● **Tasks to complete**
1 - Check three statements against the abstract on North Atlantic sea surface temperatures below: (a) the calibration period affects reconstruction skill more than the choice of climate model does; (b) the CCSM4 pseudo-proxy results are closer to those based on COBE2; (c) both methods keep most of the variance away from the proxy sites. Answer yes or no for each, and quote the words of the abstract that decide it.
2 - Carry on the abstract on North Atlantic sea surface temperatures below, starting after its final sentence.

● **Text passage**

Abstract

Abstract. Two statistical methods are tested to reconstruct the interannual variations in past sea surface temperatures (SSTs) of the North Atlantic (NA) Ocean over the past millennium based on annually resolved and absolutely dated marine proxy records of the bivalve mollusk Arctica islandica. The methods are tested in a pseudo-proxy experiment (PPE) setup using state-of-the-art climate models (CMIP5 Earth system models) and reanalysis data from the COBE2 SST data set. The methods were applied in the virtual reality provided by global climate simulations and reanalysis data to reconstruct the past NA SSTs using pseudo-proxy records that mimic the statistical characteristics and network of Arctica islandica. The multivariate linear regression methods evaluated here are principal component regression and canonical correlation analysis. Differences in the skill of the climate field reconstruction (CFR) are assessed according to different calibration periods and different proxy locations within the NA basin. The choice of the climate model used as a surrogate reality in the PPE has a more profound effect on the CFR skill than the calibration period and the statistical reconstruction method. The differences between the two methods are clearer for the MPI-ESM model due to its higher spatial resolution in the NA basin. The pseudo-proxy results of the CCSM4 model are closer to the pseudo-proxy results based on the reanalysis data set COBE2. Conducting PPEs using noise-contaminated pseudo-proxies instead of noise-free pseudo-proxies is important for the evaluation of the methods, as more spatial differences in the reconstruction skill are revealed. Both methods are appropriate for the reconstruction of the temporal evolution of the NA SSTs, even though they lead to a great loss of variance away from the proxy sites. Under reasonable assumptions about the characteristics of the non-climate noise in the proxy records, our results show that the marine network of Arctica islandica can be used to skillfully reconstruct the spatial patterns of SSTs at the eastern NA basin.

● **Data extract**
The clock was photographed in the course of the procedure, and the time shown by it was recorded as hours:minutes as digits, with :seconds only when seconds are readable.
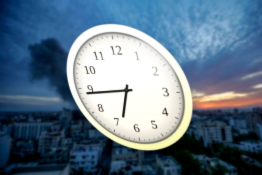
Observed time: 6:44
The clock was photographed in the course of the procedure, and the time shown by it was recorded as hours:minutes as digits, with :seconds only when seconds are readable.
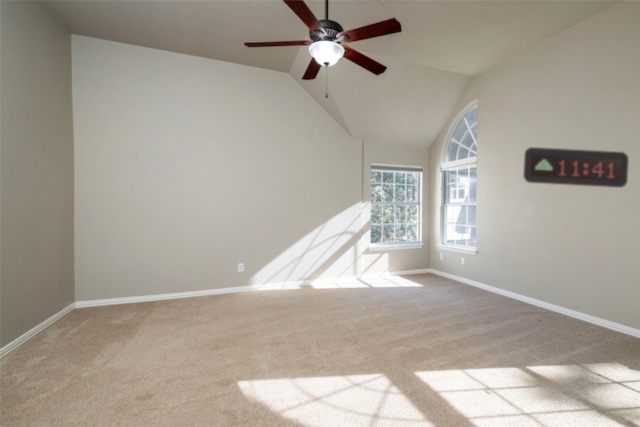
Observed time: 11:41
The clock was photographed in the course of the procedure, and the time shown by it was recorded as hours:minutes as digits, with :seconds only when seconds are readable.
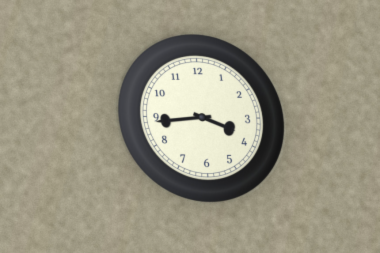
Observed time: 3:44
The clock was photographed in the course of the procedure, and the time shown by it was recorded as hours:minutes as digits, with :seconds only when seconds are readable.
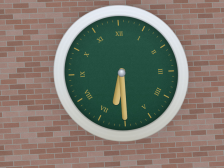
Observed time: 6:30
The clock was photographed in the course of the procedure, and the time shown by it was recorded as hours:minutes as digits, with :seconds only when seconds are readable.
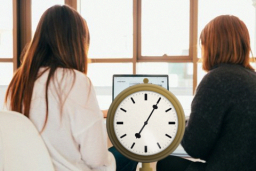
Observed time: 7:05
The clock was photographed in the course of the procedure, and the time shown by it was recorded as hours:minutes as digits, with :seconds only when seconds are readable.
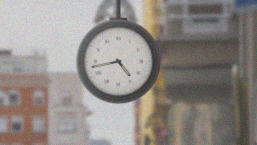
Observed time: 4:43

● **Answers provided**
1 -
(a) No: "The choice of the climate model used as a surrogate reality in the PPE has a more profound effect on the CFR skill than the calibration period and the statistical reconstruction method."
(b) Yes: "The pseudo-proxy results of the CCSM4 model are closer to the pseudo-proxy results based on the reanalysis data set COBE2."
(c) No: "even though they lead to a great loss of variance away from the proxy sites."

2 -
Highlights

  • The methods are calibrated during the Medieval Period, the Little Ice Age (LIA), the recent period, the industrial period, and the preindustrial period, and the results are shown in the Supplement

  • The results shown here regard the reconstruction of the industrial period when the regression models are calibrated during the recent period and the LIA (Figs. 1 and 2, respectively) and are shown for the CCSM4 model, the realization r1 of the MPI-Earth system models (ESMs) model, and the COBE2 data

  • Field correlations are high on the eastern Atlantic basin where less variance loss is observed and a better prediction skill is indicated by the root mean square error (RMSE) and reduction in error (RE)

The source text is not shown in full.